2. José Sócrates quis retratar-se com uma vítima de um quase Estado totalitário, recorrendo a vários exemplos judiciais para tentar demonstrar que a Justiça em Portugal não é democrática.
Nada de mais errado. O processo penal português é dos mais garantísticos a nível europeu e têm ocorrido reformas sucessivas nos últimos quinze anos que visaram a diminuição da prisão preventiva, a sua substituição por alternativas como a prisão domiciliaria com vigilância eletrónica, o acesso dos arguidos à prova durante os interrogatórios, o aumento das restrições do tipo de documentação a que a comunicação social pode ter acesso quando os autos são públicos em nome da privacidade dos arguidos, as restrições na divulgação de escutas telefónicas, etc.

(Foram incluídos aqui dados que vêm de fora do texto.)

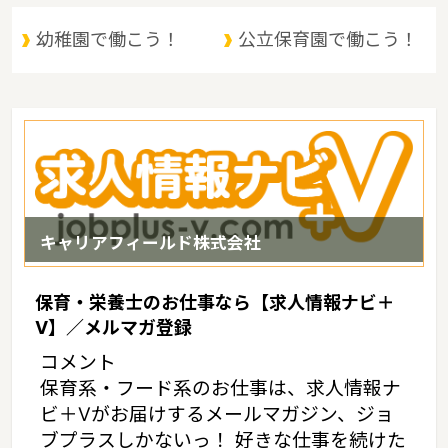
武隈急行・仙台空港鉄道、宮城県の家賃相場：6.9万円（2017年10
月賃貸住宅 D-room調べ）
幼稚園で働こう！
公立保育園で働こう！
キャリアフィールド株式会社
保育・栄養士のお仕事なら【求人情報ナビ＋
V】／メルマガ登録
コメント
保育系・フード系のお仕事は、求人情報ナ
ビ＋Vがお届けするメールマガジン、ジョ
ブプラスしかないっ！ 好きな仕事を続けた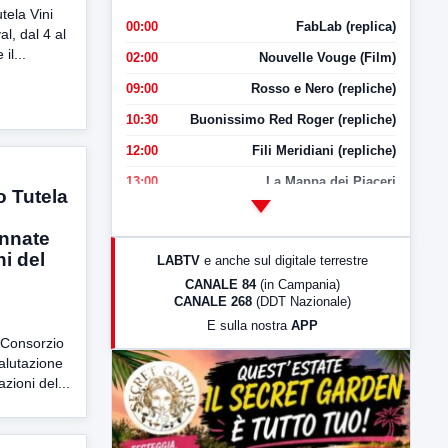
ela Vini
00:00
FabLab (replica)
l, dal 4 al
il...
02:00
Nouvelle Vouge (Film)
09:00
Rosso e Nero (repliche)
10:30
Buonissimo Red Roger (repliche)
12:00
Fili Meridiani (repliche)
13:00
La Mappa dei Piaceri
o Tutela
14:00
LabNews
annate
17:00
LabNews (replica)
i del
LABTV
e anche sul digitale terrestre
18:30
Di Faccia e di Profilo (repliche)
CANALE 84
(in Campania)
CANALE 268
(DDT Nazionale)
19:30
LabNews (Diretta)
E sulla nostra
APP
21:00
Free Sport
 Consorzio
valutazione
23:00
LabNews (replica)
zioni del...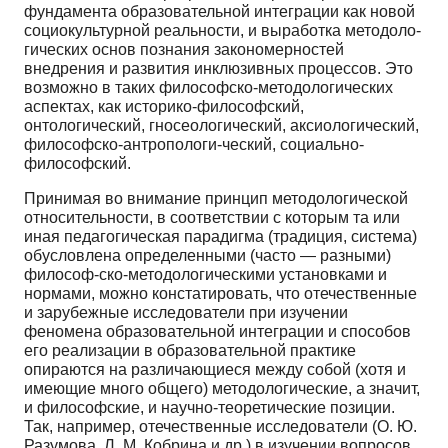
фундамента образовательной интеграции как новой
социокультурной реальности, и выработка методоло­
гических основ познания закономерностей
внедрения и развития инклюзивных процессов. Это
возможно в таких философско-методологических
аспектах, как историко-философский,
онтологический, гносеологи­ческий, аксиологический,
философско-антропологи-ческий, социально-
философский.
Принимая во внимание принцип методологической
относительности, в соответствии с которым та или
иная педагогическая парадигма (традиция, система)
обус­ловлена определенными (часто — разными)
философ-ско-методологическими установками и
нормами, мож­но констатировать, что отечественные
и зарубежные ис­следователи при изучении
феномена образовательной интеграции и способов
его реализации в образователь­ной практике
опираются на различающиеся между со­бой (хотя и
имеющие много общего) методологические, а значит,
и философские, и научно-теоретические пози­ции.
Так, например, отечественные исследователи (О. Ю.
Разумова, Л. М. Кобрина и др.) в изучении во­просов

O que também não deve ser esquecido é a tentativa do governo de José Sócrates de criar um foro especial para titulares e ex-titulares de altos cargos políticos. Isto é, e caso essa legislação tivesse ido avante, José Sócrates só poderia ser investigado pela Relação ou pelo Supremo Tribunal de Justiça. Essa legislação não foi avante por causa da pressão do poder judicial e das críticas na Opinião Pública e na comunicação social – o tal poder oculto que quis sempre dominar, talvez para ser mais domesticável.
Já nessa altura, Sócrates não estava preocupado com o interesse público mas sim com o seu interesse particular de futuro ex-primeiro-ministro. Misturar estes dois interesses foi o que mais fez ontem.
Não, José Sócrates não está assim tão preocupado com o Estado da Justiça – se estivesse, podemos dizer que desaproveitou uma oportunidade de ouro durante seis anos para mudar o sistema judicial.
O que verdadeiramente o ex-líder socialista quis fazer ontem é outra coisa: atacar e responsabilizar os líderes do sistema judicial pelo desenrolar do seu processo.
Tal como os seus advogados estão entregar recursos hierárquicos junto da procuradora-geral da República, também José Sócrates quer ‘marcar’ Joana Marques Vidal para o futuro e responsabilizar Henriques Gaspar, presidente do Supremo Tribunal de Justiça, por tudo o que lhe aconteça. Em suma, José Sócrates quer destruir o sistema judicial que ousou investigá-lo.
José Sócrates é assim: nasceu para viver a guerra – e não para fomentar a paz.